Dataset excerpts START

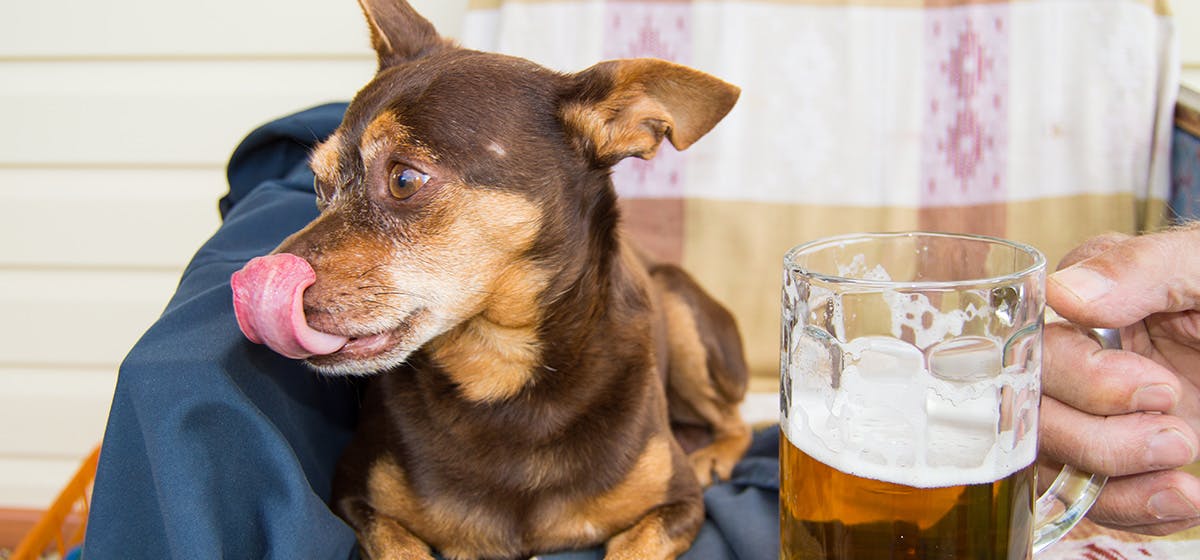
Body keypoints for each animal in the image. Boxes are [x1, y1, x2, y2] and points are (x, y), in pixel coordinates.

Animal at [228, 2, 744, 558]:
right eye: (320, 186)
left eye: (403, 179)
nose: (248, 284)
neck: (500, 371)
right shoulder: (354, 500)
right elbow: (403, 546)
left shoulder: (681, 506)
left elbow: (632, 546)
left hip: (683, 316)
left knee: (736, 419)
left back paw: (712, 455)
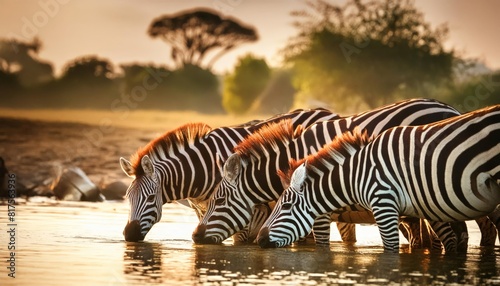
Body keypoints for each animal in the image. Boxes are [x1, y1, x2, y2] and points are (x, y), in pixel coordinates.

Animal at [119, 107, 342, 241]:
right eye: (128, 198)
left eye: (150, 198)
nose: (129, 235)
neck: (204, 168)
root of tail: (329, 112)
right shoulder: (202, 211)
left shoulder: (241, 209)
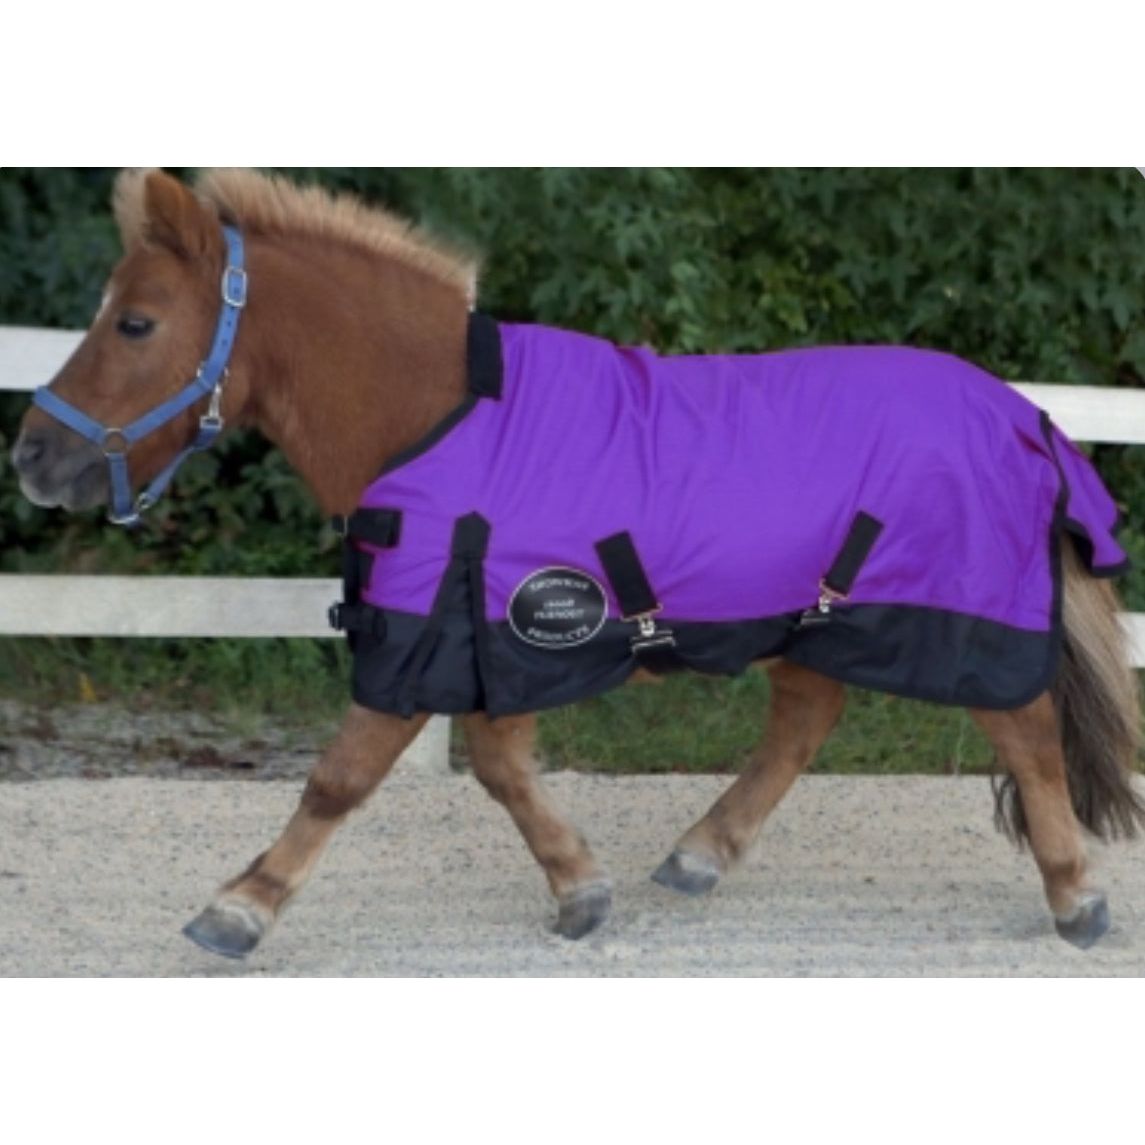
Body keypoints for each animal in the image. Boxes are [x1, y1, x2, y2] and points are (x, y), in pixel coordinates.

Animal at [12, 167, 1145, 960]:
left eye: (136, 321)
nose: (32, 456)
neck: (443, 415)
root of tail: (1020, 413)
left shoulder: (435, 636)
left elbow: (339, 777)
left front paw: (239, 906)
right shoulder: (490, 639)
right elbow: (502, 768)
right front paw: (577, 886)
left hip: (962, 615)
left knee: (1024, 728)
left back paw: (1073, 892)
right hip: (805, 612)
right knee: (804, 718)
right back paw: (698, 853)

Dataset excerpts END

**Action item:** In the copy, omit the pictures and reproduce every entry exactly.

**Written response:**
Body keypoints for each animal in the image. Boxes are [x1, y1, x2, y2] and points are (x, y), in pixel coordinates.

Animal at [228, 2, 744, 558]:
right eye: (320, 186)
left eye: (403, 179)
nose: (248, 284)
neck: (500, 371)
right shoulder: (354, 500)
right elbow: (403, 546)
left shoulder: (681, 506)
left elbow: (632, 546)
left hip: (683, 316)
left knee: (736, 419)
left back paw: (712, 455)
Body keypoints for each animal in the image. Boxes are [x1, y1, x2, y2] and points are (x, y), in pixel coordinates.

Animal at [119, 107, 342, 241]:
right eye: (128, 198)
left eye: (150, 198)
nose: (129, 235)
neck: (204, 168)
root of tail: (329, 112)
right shoulder: (202, 211)
left shoulder: (241, 209)
Body keypoints for each animal in the image. Boxes are [x1, y1, x2, y2] and points are (x, y), in pixel coordinates.

Animal at [12, 167, 1145, 960]:
left eye: (136, 321)
nose: (32, 456)
neck: (443, 415)
root of tail: (1020, 413)
left shoulder: (435, 636)
left elbow: (339, 777)
left front paw: (239, 906)
right shoulder: (490, 639)
right elbow: (502, 768)
right front paw: (577, 886)
left hip: (962, 615)
left knee: (1024, 728)
left back paw: (1073, 892)
right hip: (805, 612)
right knee: (804, 718)
right back paw: (698, 853)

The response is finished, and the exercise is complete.